Oddities from My Bookshelf: Deck of Many Things
My brother and I had a subscription to Dragon Magazine through most of the 80’s and 90’s. Among the joys I got from those magazines was a full-color version of the Deck of Many Things. As you can see from the pictures, after I cut them out I was smart enough to laminate them and lucky enough to have a girlfriend who volunteered to sew them a pouch from a scrap of black velvet.
For those of you not familiar with it, the Deck of Many Things was like a Tarot deck, where every card you drew had an immediate and life-changing effect. On the upside, you could be granted experience points, magic items, a keep, or even 1d4 wishes! Of course, on the downside, you could lose all your magic items, all your wealth, 1d4 points of Intelligence, or even your soul!
One draw and your character can be changed forever, and when you find it you can draw up to four times. (Caveat: you have to declare the number before you start drawing, and the magic of the deck compels you to draw that number, unless one of the cards declares otherwise.)
This item had the power to alter campaigns. Weeks of preparations could be overridden in a single draw. No sane game master would put the Deck in a game. Every draw had a fifty-fifty shot at ruining a character you’ve played for months or years, a character you’ve come to love. No sane player would touch it.
Naturally, we all loved the Deck. Maybe it was the chaos factor, maybe the risk made the rewards sweeter, or maybe we all fell victim to the psychological effect of intermittent rewards. Whatever drove us, the Deck appeared in games again and again over the years, and though the players always fretted, almost none ever refused to draw.

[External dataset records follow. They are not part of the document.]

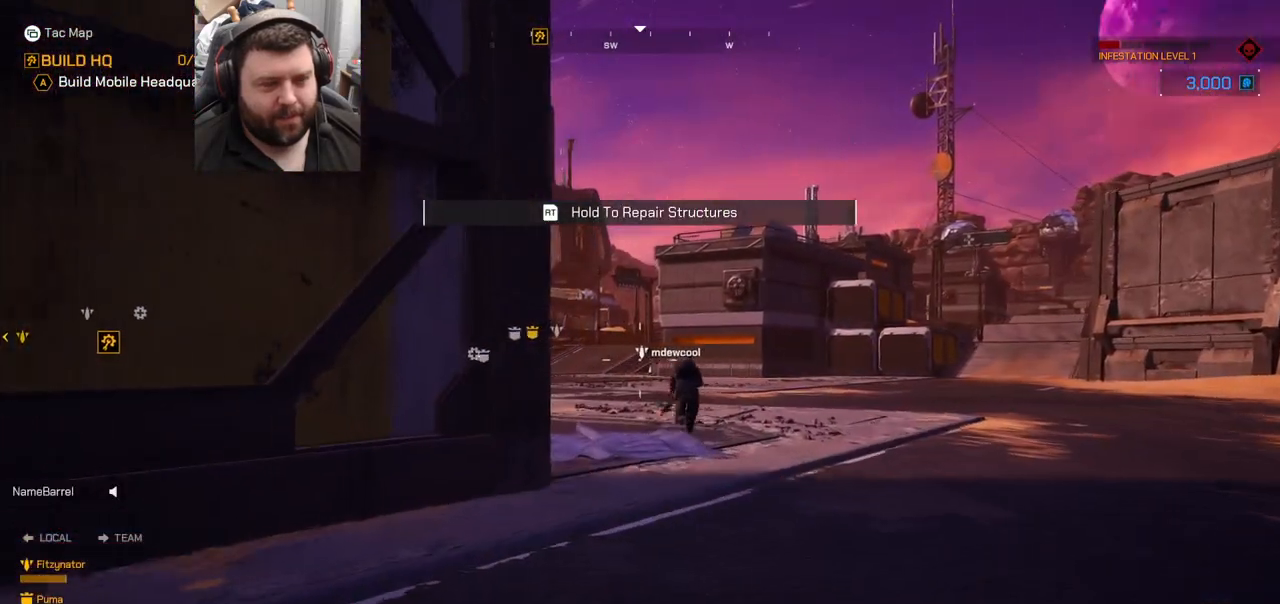
{"buttons": [], "left_stick": "up", "right_stick": "center", "events": []}
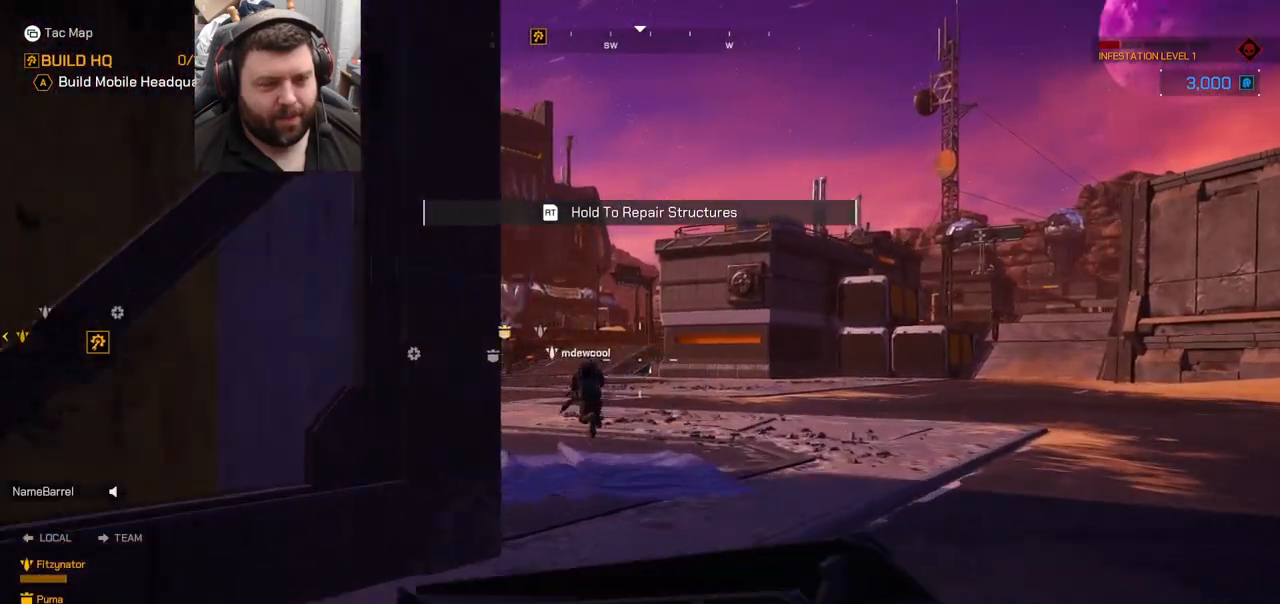
{"buttons": [], "left_stick": "up", "right_stick": "center", "events": []}
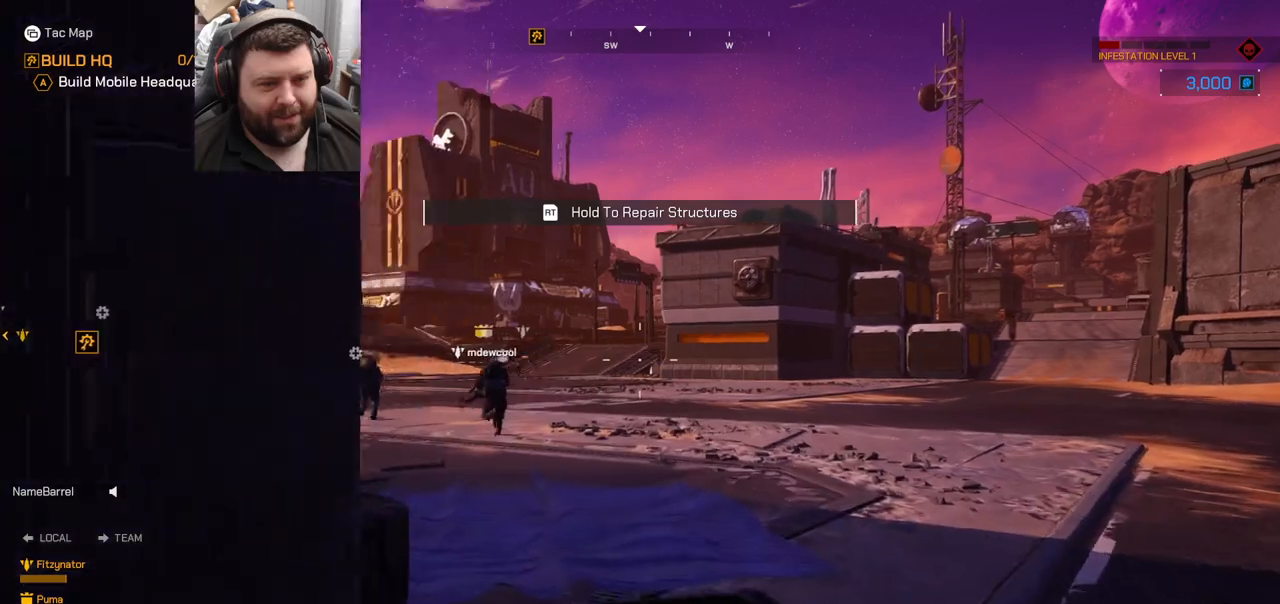
{"buttons": [], "left_stick": "up", "right_stick": "center", "events": []}
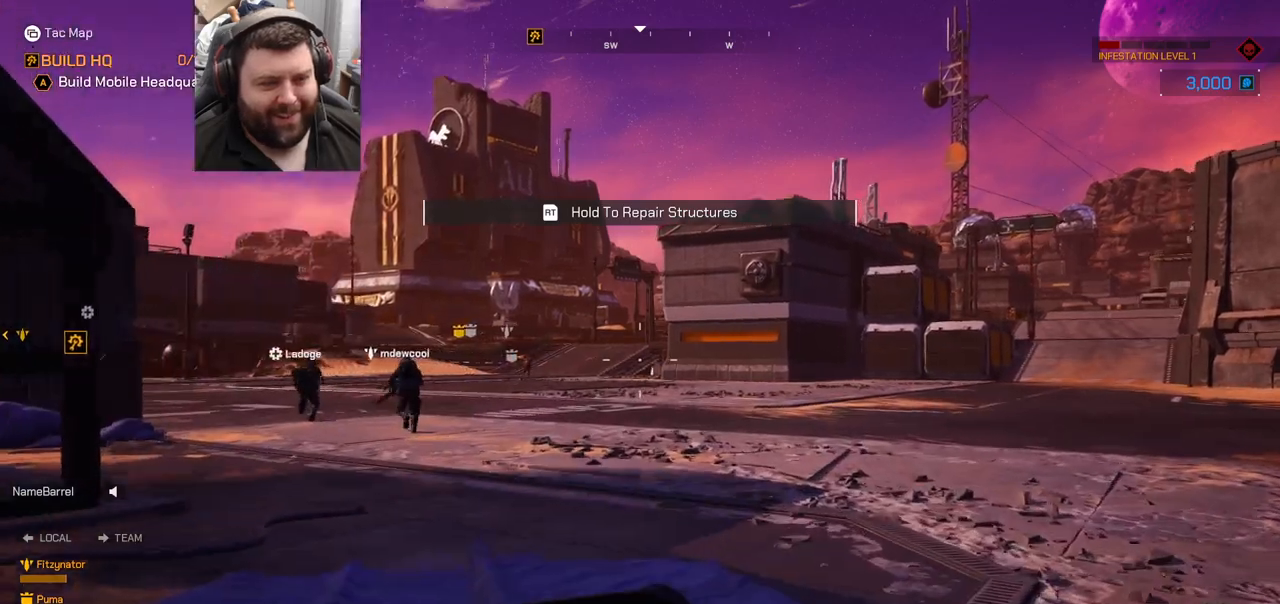
{"buttons": [], "left_stick": "up", "right_stick": "center", "events": []}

To me the Deck of Many Things is a quintessential symbol of Dungeons and Dragons. Only D&D could have produced it. It would never have fit into a game like Runequest, and point-based games like GURPS Fantasy and Fantasy HERO would not support the mechanic. If it had come from fiction, it would have been an ancient artifact, one of a kind and crafted by some god of fortune (or chaos) to thumb his nose at destiny.

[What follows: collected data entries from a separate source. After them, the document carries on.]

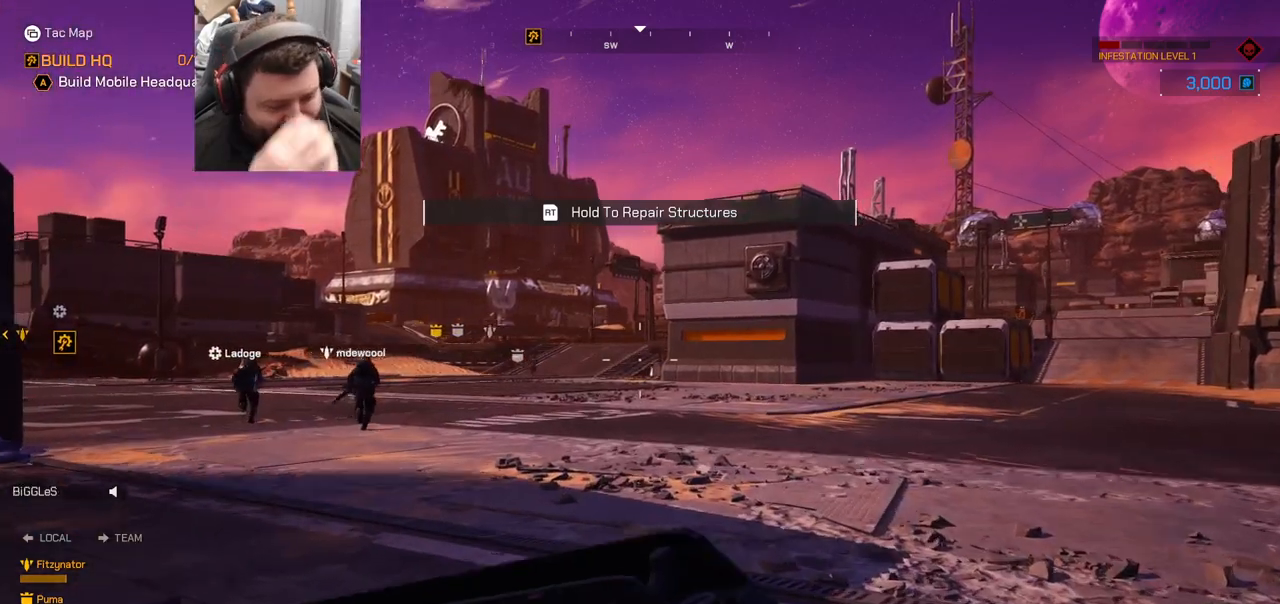
{"buttons": [], "left_stick": "up", "right_stick": "center", "events": []}
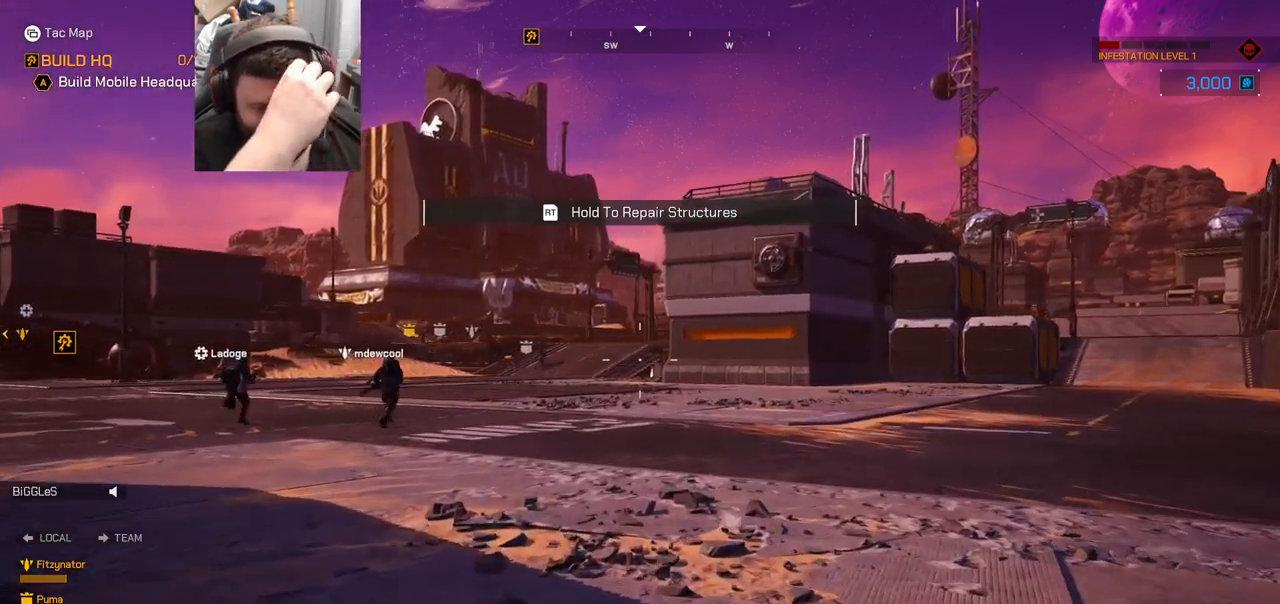
{"buttons": [], "left_stick": "up", "right_stick": "center", "events": []}
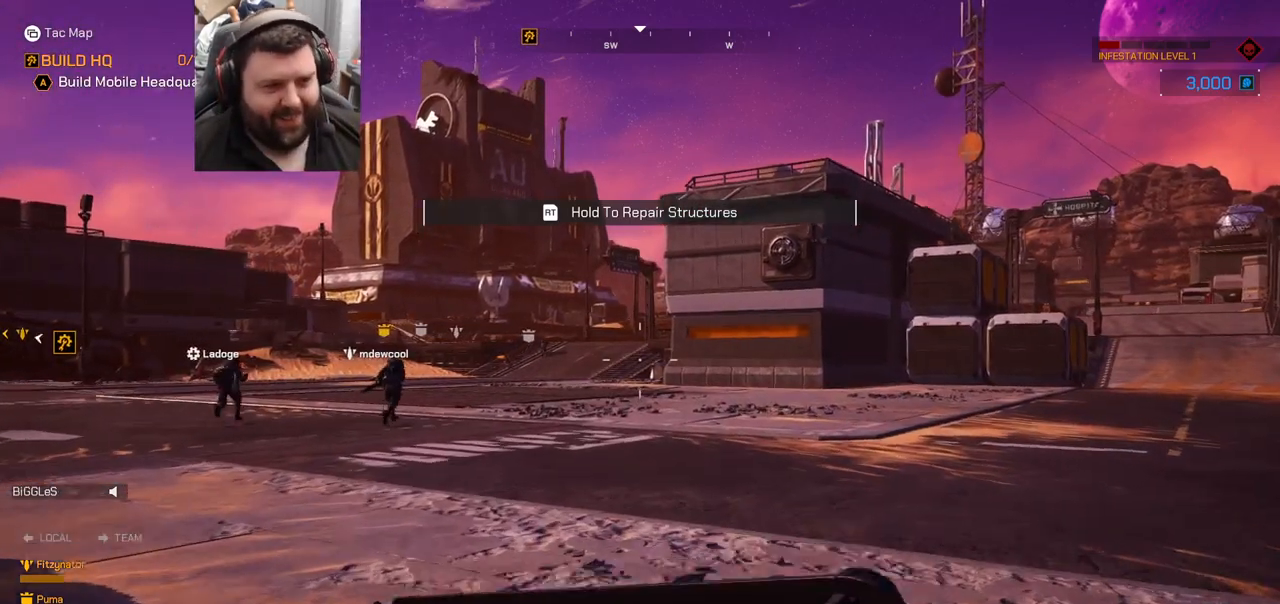
{"buttons": [], "left_stick": "up", "right_stick": "center", "events": []}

But in D&D it’s just another magic item. In theory, any wizard could create it with a sixth-level spell (or in later editions, Craft Miscellaneous Magic Item). A game world could have hundreds of these decks running around. Heck, I can just imagine some Chaotic Neutral (or Unaligned, if you prefer) wizard who cackles as he churns out a deck every few months, just to mess with the establishment.
And bless him for it.
What’s your craziest Deck of Many Things story? Personally, I once drew Fates (avoid any situation once) and used it immediately because the next card I drew was Void (body functions but soul is trapped elsewhere). As I recall I went on to draw Moon (1d4 wishes, I rolled a 3) and my last draw was Throne (gain 18 Charisma and a small keep). A great set of draws, because they came up in the right order.